When the coronavirus pandemic struck in 2019, the seaborne trade was expected to encounter a recessional market cycle in which container shipping was of no exemption. Incredibly, the pandemic set a new pattern of shopping and consumption, especially in manufactured consumer goods. Most of these goods have been transported in shipping containers. When lockdown measures were lessened in the third quarter of 2020, stimulus packages and anticipation of new waves of the pandemic resulted in a further upsurge in containerized cargo flows.

The unusual upsurge in containerized cargo flow coupled with insufficient supply capacity resulted in a shortage of shipping containers to move export cargo from china to other parts of the world. As already indicated, the change in consumption and trade patterns directed a shift in the geography of container trade. Place utility among empty containers was very low. Empties boxes were left in places where they were not needed. Unreactive, repositioning these empty containers from a low-demand area to china was not planned. Skipping port calls, thus, blank sailing amid the pandemic continued to widen the gap of place utility.

In these cold market conditions, the EverGreen ‘Ever Given’ vessel grounded in the Suez Canal created further disruptions. As ships and containers took longer to reach their destinations, the shortage of available empty boxes increased, including in Shanghai, China. As a result, freight rates increased not only on the routes passing through the Suez Canal but also on nearly all other routes. In fact, by the end of 2020and or early 2021, freight rates attained historical highs, causing many problems for shippers worldwide. The surge in freight rate did not spear the developing regions of the world such as Africa and Latin America, even though the increase in freight rate was main observed on the East-West trade routes.

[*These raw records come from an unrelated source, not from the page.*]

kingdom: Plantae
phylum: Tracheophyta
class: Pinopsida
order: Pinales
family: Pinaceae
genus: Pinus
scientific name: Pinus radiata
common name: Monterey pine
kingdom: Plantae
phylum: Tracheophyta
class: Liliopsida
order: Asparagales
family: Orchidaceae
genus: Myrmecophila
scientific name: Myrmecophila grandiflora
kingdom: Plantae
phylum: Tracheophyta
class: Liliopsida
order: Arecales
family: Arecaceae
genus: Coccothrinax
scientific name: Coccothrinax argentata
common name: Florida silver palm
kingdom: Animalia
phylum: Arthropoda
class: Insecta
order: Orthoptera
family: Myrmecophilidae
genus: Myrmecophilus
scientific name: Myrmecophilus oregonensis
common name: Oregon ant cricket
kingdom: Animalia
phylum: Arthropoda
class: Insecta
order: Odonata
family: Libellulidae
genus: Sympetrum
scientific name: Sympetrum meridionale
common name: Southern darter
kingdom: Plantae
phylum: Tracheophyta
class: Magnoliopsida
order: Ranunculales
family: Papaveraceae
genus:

Trade routes such as china-West Africa or South America are long enough to require many ships to fulfill a weekly schedule. As such, 1000s of containers get stuck on these ships amid the shortage in shipping capacity. For this reason, an importer from Brazil or Ghana, or perhaps Nigeria, is not only paying for the transport of the full import container but additional inventory holding costs for the empty containers stuck on the ship. Regarding developing economies, most of these countries are net importers, of which Ghana and Nigeria are no exceptions. As such, the lack of return cargo also fuels the high freight rate along with the china- west Africa trade routes.


In an attempt to unlock these logjams and creates resilience, North America and other parts of the world side of the chain need to improve their terminal productivity. Conceivably, through capacity expansion projects in port infrastructure and superstructure investment. The issues of the difference in working hours must also be looked at globally to mitigate or eliminate the unparalleled operational productivity. An effective Shift system could be an easy way out, especially during the pandemic.

Additionally, the onshore logistics operation in the North American supply chain and other parts of the globe must reinvigorate, especially its ability to adapt to changes often in global supply chains. Transport connectivity to and from port must be fastened, efficient, and effective trade facilitation. With the current market conditions and high fuel prices, nobody knows when this historic freight rate will normalize, even though some experts have predicted it to last an additional two years.